Ola turned down a lucrative radio contract because she disapproved of their ethics and was devoted to advancing social justice and civil rights causes via her music.

 

Maria's own words in praise of Skipper Dora (Dora Walker) were a delightful celebration of the first woman skipper of a fishing boat on the North East coast and she is now memorialised by a wire statue on the cliffs at Whitby. First President of the Ladies Lifeboat Guild, the former WW1 nurse was a strong woman trailblazer indeed.

https://en.wikipedia.org/wiki/Dora_Walker

 

Malcolm Henshall wrote a bittersweet piece, Is Parking the Only Benefit?, on twins where one is born disabled after a problem birth.  One is ordinary, one is special. The boy walks to school, his sister is taxied.  The boy goes to university, his sister to a 'centre'. The boy will be cared for in old age by his children, his young sister is cared for by old parents.  The boy looks to the future, his sister …?

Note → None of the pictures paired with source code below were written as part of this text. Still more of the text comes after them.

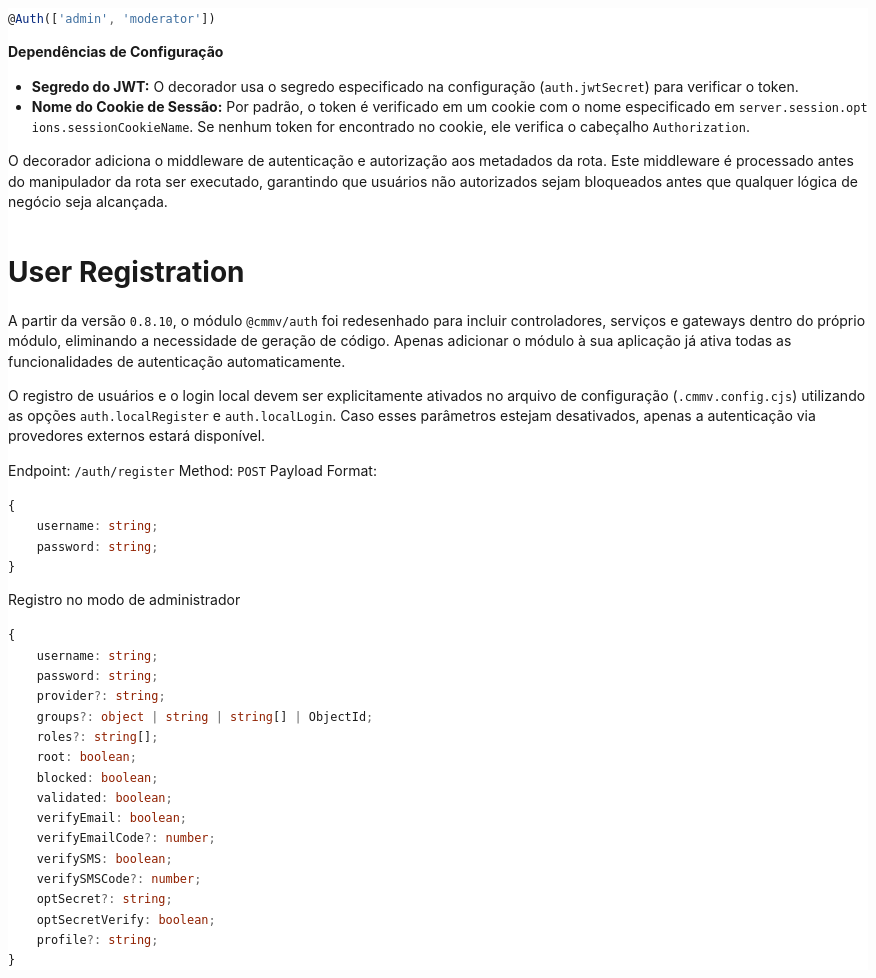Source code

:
```typescript
@Auth(['admin', 'moderator']) 
```

**Dependências de Configuração**

* **Segredo do JWT:** O decorador usa o segredo especificado na configuração (``auth.jwtSecret``) para verificar o token.
* **Nome do Cookie de Sessão:** Por padrão, o token é verificado em um cookie com o nome especificado em ``server.session.options.sessionCookieName``. Se nenhum token for encontrado no cookie, ele verifica o cabeçalho ``Authorization``.

O decorador adiciona o middleware de autenticação e autorização aos metadados da rota. Este middleware é processado antes do manipulador da rota ser executado, garantindo que usuários não autorizados sejam bloqueados antes que qualquer lógica de negócio seja alcançada.

# User Registration

A partir da versão `0.8.10`, o módulo `@cmmv/auth` foi redesenhado para incluir controladores, serviços e gateways dentro do próprio módulo, eliminando a necessidade de geração de código. Apenas adicionar o módulo à sua aplicação já ativa todas as funcionalidades de autenticação automaticamente.

O registro de usuários e o login local devem ser explicitamente ativados no arquivo de configuração (`.cmmv.config.cjs`) utilizando as opções `auth.localRegister` e `auth.localLogin`. Caso esses parâmetros estejam desativados, apenas a autenticação via provedores externos estará disponível.

Endpoint: `/auth/register`
Method: `POST`
Payload Format:

```typescript
{
    username: string;
    password: string;
}
```

Registro no modo de administrador

```typescript
{
    username: string;
    password: string;
    provider?: string;
    groups?: object | string | string[] | ObjectId;
    roles?: string[];
    root: boolean;
    blocked: boolean;
    validated: boolean;
    verifyEmail: boolean;
    verifyEmailCode?: number;
    verifySMS: boolean;
    verifySMSCode?: number;
    optSecret?: string;
    optSecretVerify: boolean;
    profile?: string;
}
```
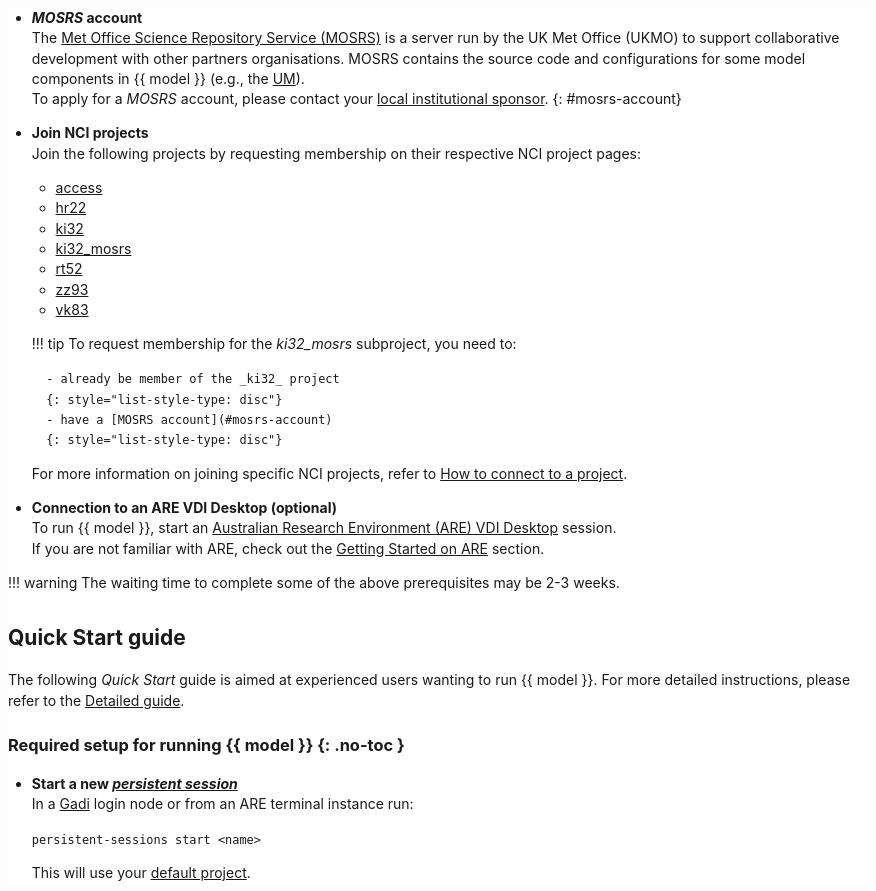 - **_MOSRS_ account**<br>
    The [Met Office Science Repository Service (MOSRS)](https://code.metoffice.gov.uk) is a server run by the UK Met Office (UKMO) to support collaborative development with other partners organisations. MOSRS contains the source code and configurations for some model components in {{ model }} (e.g., the [UM](/models/model_components/atmosphere/#unified-model-um)).<br>
    To apply for a _MOSRS_ account, please contact your [local institutional sponsor](https://opus.nci.org.au/display/DAE/Prerequisites).
    {: #mosrs-account}

- **Join NCI projects**<br>
    Join the following projects by requesting membership on their respective NCI project pages:

    - [access](https://my.nci.org.au/mancini/project/access/join)
    - [hr22](https://my.nci.org.au/mancini/project/hr22/join)
    - [ki32](https://my.nci.org.au/mancini/project/ki32/join)
    - [ki32_mosrs](https://my.nci.org.au/mancini/project/ki32_mosrs/join)
    - [rt52](https://my.nci.org.au/mancini/project/rt52/join)
    - [zz93](https://my.nci.org.au/mancini/project/zz93/join)
    - [vk83](https://my.nci.org.au/mancini/project/vk83/join)

    !!! tip
        To request membership for the _ki32_mosrs_ subproject, you need to:
        
        - already be member of the _ki32_ project
        {: style="list-style-type: disc"}
        - have a [MOSRS account](#mosrs-account)
        {: style="list-style-type: disc"}

    For more information on joining specific NCI projects, refer to [How to connect to a project](https://opus.nci.org.au/display/Help/How+to+connect+to+a+project).

- **Connection to an ARE VDI Desktop (optional)**<br>
    To run {{ model }}, start an [Australian Research Environment (ARE) VDI Desktop](https://are.nci.org.au/pun/sys/dashboard/batch_connect/sys/desktop_vnc/ncigadi/session_contexts/new) session.<br>
    If you are not familiar with ARE, check out the [Getting Started on ARE](/getting_started/are) section.

!!! warning
    The waiting time to complete some of the above prerequisites may be 2-3 weeks.

## Quick Start guide

The following *Quick Start* guide is aimed at experienced users wanting to run {{ model }}. For more detailed instructions, please refer to the [Detailed guide](#detailed-guide).

### Required setup for running {{ model }} {: .no-toc }

- **Start a new [_persistent session_](https://opus.nci.org.au/display/Help/Persistent+Sessions)**<br> 
    In a [Gadi][gadi] login node or from an ARE terminal instance run:
    ```
    persistent-sessions start <name>
    ```
    This will use your [default project].


[PBS job]: https://opus.nci.org.au/display/Help/4.+PBS+Jobs
[model components]: /models/access-ram/#model-components
[gadi]: https://opus.nci.org.au/display/Help/0.+Welcome+to+Gadi#id-0.WelcometoGadi-Overview
[default project]: /getting_started/set_up_nci_account#change-default-project-on-gadi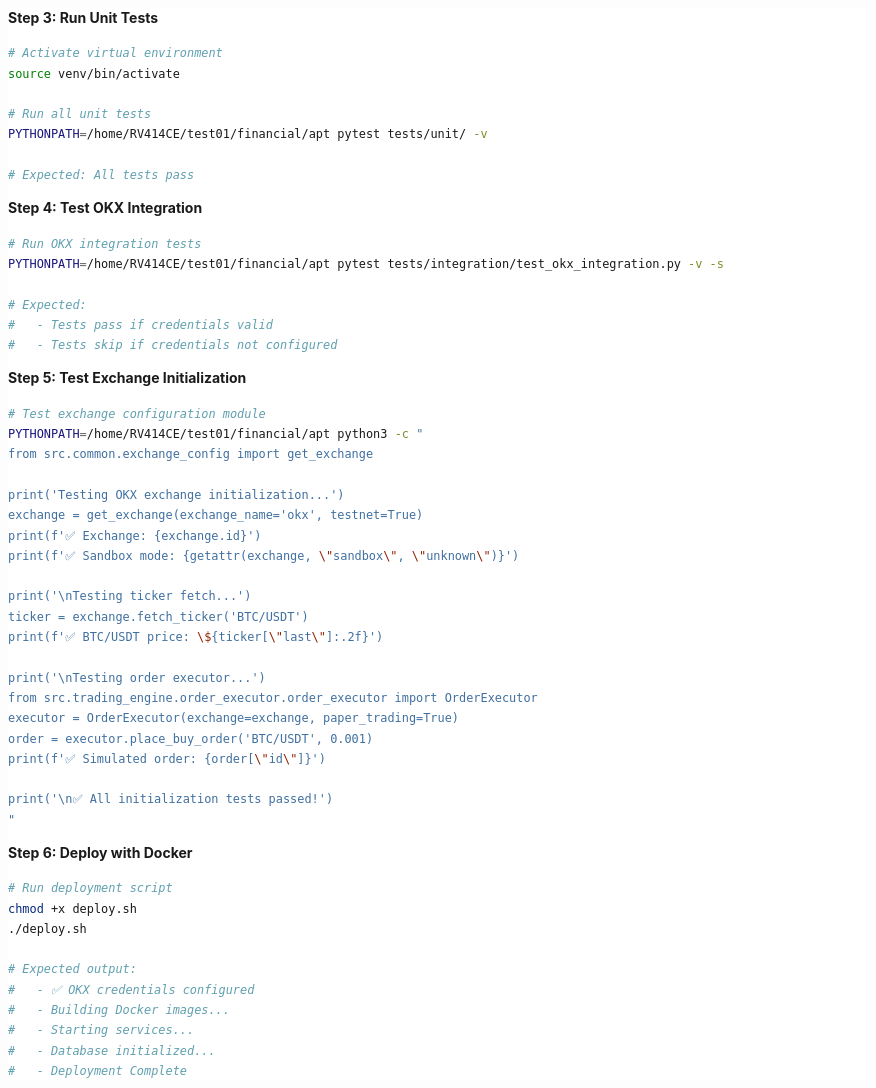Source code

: **Step 3: Run Unit Tests**
```bash
# Activate virtual environment
source venv/bin/activate

# Run all unit tests
PYTHONPATH=/home/RV414CE/test01/financial/apt pytest tests/unit/ -v

# Expected: All tests pass
```

**Step 4: Test OKX Integration**
```bash
# Run OKX integration tests
PYTHONPATH=/home/RV414CE/test01/financial/apt pytest tests/integration/test_okx_integration.py -v -s

# Expected:
#   - Tests pass if credentials valid
#   - Tests skip if credentials not configured
```

**Step 5: Test Exchange Initialization**
```bash
# Test exchange configuration module
PYTHONPATH=/home/RV414CE/test01/financial/apt python3 -c "
from src.common.exchange_config import get_exchange

print('Testing OKX exchange initialization...')
exchange = get_exchange(exchange_name='okx', testnet=True)
print(f'✅ Exchange: {exchange.id}')
print(f'✅ Sandbox mode: {getattr(exchange, \"sandbox\", \"unknown\")}')

print('\nTesting ticker fetch...')
ticker = exchange.fetch_ticker('BTC/USDT')
print(f'✅ BTC/USDT price: \${ticker[\"last\"]:.2f}')

print('\nTesting order executor...')
from src.trading_engine.order_executor.order_executor import OrderExecutor
executor = OrderExecutor(exchange=exchange, paper_trading=True)
order = executor.place_buy_order('BTC/USDT', 0.001)
print(f'✅ Simulated order: {order[\"id\"]}')

print('\n✅ All initialization tests passed!')
"
```

**Step 6: Deploy with Docker**
```bash
# Run deployment script
chmod +x deploy.sh
./deploy.sh

# Expected output:
#   - ✅ OKX credentials configured
#   - Building Docker images...
#   - Starting services...
#   - Database initialized...
#   - Deployment Complete
```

Only a Woman was a wry look at the failure of a male employee to grasp the woman he worked with was his boss.  His derisory comment to her 'What would you know?' rebounded on him when she did know – all  about sacking.

 

Jim Mallin wrote a sweet account of Greta Thunberg and her fight for climate change action from such a young age.  School striker to activist to international acknowledgement as a voice to be listened to.  Te men need to listen!

 

Finally, the group's former tutor, Liz McPherson, whose original work brought the group together, read our final poem I'm Going In!  Whoever cleans the bathroom – yes, normally a women reader of Mrs Hinch -  has to tackle the scum in the bath, the gymsweat grease, the beard hair residue, with fortitude and an array of fearsome chemicals.  A jolly jab at a task more usually done by long-suffering women.  Things have to change.

 

Harissa closed the show with Girls Just Wanna Have Fun.  Hear hear!